**EXERCISE DESCRIPTION:** Read the data below. Every line holding the string "wooden" must be copied.

Recorded data:

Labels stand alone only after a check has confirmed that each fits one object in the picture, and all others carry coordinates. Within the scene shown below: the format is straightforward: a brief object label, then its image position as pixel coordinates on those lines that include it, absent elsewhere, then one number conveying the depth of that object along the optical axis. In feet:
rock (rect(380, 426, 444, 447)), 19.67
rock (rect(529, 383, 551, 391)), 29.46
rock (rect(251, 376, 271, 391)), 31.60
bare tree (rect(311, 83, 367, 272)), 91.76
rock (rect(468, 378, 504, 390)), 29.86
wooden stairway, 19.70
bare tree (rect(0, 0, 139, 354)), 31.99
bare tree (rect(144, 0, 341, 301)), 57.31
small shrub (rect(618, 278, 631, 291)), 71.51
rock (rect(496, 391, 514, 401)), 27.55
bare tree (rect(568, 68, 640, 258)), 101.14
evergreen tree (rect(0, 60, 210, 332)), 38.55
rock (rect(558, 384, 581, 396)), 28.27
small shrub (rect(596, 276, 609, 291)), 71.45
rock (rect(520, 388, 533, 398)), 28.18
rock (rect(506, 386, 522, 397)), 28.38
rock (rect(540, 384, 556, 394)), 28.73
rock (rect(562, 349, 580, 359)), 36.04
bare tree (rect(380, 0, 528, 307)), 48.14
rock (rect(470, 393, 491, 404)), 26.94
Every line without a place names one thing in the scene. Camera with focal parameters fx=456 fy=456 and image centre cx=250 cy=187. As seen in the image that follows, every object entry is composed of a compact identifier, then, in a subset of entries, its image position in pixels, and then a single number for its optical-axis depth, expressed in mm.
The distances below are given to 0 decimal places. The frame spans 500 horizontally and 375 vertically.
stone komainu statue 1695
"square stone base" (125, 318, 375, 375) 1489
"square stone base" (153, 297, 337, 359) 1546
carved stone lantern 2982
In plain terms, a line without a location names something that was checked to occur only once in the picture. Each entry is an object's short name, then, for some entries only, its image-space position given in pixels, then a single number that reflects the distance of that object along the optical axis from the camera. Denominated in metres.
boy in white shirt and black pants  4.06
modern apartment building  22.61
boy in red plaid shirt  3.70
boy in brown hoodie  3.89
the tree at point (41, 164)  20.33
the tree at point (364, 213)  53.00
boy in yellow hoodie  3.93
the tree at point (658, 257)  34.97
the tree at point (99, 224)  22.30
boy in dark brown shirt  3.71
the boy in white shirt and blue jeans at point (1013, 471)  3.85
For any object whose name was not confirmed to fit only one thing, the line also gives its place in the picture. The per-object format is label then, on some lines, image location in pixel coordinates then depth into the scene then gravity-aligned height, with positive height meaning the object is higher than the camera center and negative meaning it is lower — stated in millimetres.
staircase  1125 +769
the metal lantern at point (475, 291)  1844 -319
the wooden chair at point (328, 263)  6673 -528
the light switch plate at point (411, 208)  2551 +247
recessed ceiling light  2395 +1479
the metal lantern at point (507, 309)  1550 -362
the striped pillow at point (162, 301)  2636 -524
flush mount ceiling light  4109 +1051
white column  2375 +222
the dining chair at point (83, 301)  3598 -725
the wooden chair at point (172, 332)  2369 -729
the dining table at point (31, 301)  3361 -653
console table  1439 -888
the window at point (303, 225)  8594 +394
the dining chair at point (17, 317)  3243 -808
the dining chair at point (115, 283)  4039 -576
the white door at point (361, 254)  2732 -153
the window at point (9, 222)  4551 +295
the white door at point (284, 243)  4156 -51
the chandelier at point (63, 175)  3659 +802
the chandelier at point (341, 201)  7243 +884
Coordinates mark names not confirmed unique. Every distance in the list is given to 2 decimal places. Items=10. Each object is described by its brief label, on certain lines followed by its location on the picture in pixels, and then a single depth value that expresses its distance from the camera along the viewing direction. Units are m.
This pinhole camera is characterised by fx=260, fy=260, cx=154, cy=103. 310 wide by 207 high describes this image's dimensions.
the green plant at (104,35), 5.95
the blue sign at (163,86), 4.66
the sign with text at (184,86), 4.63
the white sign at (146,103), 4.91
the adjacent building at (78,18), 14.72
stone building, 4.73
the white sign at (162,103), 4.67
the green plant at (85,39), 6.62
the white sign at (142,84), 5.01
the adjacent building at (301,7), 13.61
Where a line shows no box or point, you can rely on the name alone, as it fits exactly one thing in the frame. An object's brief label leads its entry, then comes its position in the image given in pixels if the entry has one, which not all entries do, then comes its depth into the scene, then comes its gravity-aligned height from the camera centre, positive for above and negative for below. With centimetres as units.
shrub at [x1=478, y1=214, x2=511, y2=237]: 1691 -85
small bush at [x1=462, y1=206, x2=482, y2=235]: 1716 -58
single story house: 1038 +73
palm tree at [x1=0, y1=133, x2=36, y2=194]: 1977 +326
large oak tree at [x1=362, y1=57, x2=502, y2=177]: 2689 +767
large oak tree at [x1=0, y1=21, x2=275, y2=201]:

**SOLUTION FOR THIS TASK:**
wooden stairway, 19.70
the wooden chair at point (328, 263)  6673 -528
the wooden chair at point (172, 332)  2369 -729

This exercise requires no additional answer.